Your assignment:
In the items below, reproduce verbatim the lines from the one with "OPEN CONFERENCE SYSTEMS" to the one with "retirement options.", including both of those lines.

* * * * *

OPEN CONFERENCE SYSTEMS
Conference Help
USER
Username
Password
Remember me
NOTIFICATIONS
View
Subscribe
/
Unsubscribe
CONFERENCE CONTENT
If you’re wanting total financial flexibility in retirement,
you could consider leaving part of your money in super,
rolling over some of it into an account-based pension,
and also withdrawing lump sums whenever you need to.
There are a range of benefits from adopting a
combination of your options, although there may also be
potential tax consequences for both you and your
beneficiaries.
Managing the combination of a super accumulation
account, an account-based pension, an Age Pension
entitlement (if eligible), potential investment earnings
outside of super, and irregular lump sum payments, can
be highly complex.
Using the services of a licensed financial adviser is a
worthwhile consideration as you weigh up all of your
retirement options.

* * * * *

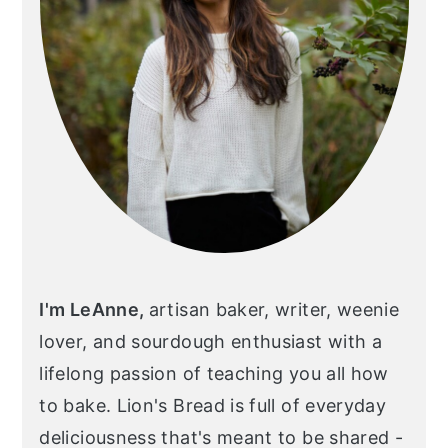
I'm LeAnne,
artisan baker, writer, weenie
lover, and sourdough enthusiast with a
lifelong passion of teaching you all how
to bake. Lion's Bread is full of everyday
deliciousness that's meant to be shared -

* * * * *

Task answer:
OPEN CONFERENCE SYSTEMS
Conference Help
USER
Username
Password
Remember me
NOTIFICATIONS
View
Subscribe
/
Unsubscribe
CONFERENCE CONTENT
If you’re wanting total financial flexibility in retirement,
you could consider leaving part of your money in super,
rolling over some of it into an account-based pension,
and also withdrawing lump sums whenever you need to.
There are a range of benefits from adopting a
combination of your options, although there may also be
potential tax consequences for both you and your
beneficiaries.
Managing the combination of a super accumulation
account, an account-based pension, an Age Pension
entitlement (if eligible), potential investment earnings
outside of super, and irregular lump sum payments, can
be highly complex.
Using the services of a licensed financial adviser is a
worthwhile consideration as you weigh up all of your
retirement options.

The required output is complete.